WORK INSTRUCTIONS
How many lines in the records below include "diagram"? Answer with the number only.

(Dataset entries)
◇ ◇ ◇ ◇ ◇ ◇ ◇
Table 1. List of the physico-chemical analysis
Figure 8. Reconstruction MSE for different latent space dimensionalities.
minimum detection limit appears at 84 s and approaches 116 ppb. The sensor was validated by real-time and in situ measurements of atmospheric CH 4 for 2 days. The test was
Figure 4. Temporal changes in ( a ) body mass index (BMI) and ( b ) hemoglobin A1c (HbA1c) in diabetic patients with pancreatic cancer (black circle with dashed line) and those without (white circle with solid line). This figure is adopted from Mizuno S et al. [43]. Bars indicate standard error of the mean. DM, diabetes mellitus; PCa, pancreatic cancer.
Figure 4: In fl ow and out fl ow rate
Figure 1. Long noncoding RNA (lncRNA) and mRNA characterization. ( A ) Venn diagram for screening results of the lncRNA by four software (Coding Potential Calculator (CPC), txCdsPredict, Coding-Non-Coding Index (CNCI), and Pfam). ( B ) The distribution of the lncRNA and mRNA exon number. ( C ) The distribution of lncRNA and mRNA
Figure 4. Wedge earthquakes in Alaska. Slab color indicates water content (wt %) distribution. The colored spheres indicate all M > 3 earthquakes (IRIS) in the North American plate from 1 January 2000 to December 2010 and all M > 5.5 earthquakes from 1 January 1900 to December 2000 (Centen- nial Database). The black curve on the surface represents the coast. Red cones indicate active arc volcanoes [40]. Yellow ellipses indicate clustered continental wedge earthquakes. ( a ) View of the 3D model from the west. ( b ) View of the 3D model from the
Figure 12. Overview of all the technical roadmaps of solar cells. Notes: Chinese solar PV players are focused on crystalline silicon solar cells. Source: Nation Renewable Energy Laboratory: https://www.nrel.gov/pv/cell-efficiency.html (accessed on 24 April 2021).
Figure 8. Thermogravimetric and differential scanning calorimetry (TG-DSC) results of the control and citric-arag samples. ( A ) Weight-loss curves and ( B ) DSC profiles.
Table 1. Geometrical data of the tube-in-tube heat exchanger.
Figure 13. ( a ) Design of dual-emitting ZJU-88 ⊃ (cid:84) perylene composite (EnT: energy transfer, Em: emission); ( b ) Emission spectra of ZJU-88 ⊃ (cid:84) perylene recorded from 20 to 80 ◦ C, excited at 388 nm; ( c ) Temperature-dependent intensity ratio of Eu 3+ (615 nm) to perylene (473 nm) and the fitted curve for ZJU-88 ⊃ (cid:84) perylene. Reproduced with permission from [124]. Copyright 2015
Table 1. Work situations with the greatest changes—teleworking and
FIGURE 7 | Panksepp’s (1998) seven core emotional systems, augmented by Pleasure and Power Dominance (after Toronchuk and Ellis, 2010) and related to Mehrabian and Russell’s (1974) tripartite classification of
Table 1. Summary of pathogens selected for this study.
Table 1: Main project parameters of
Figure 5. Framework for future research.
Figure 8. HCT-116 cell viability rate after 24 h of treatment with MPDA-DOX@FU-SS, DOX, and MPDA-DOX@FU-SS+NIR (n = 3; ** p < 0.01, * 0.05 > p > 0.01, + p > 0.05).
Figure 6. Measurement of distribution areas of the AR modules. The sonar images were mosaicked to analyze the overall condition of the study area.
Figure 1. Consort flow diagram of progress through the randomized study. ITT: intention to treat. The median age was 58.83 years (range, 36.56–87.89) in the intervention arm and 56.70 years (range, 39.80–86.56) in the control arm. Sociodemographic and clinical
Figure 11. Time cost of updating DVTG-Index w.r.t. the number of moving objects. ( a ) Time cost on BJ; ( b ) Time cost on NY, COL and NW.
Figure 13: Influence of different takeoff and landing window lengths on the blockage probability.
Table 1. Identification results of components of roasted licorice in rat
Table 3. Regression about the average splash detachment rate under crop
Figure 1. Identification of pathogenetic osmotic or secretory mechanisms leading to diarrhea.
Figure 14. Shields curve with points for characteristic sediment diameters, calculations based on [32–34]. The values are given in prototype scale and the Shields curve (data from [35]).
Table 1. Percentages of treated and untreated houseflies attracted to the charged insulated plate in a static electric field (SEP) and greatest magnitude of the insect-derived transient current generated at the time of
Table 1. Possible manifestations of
◇ ◇ ◇ ◇ ◇ ◇ ◇
PROBLEM SOLUTION
2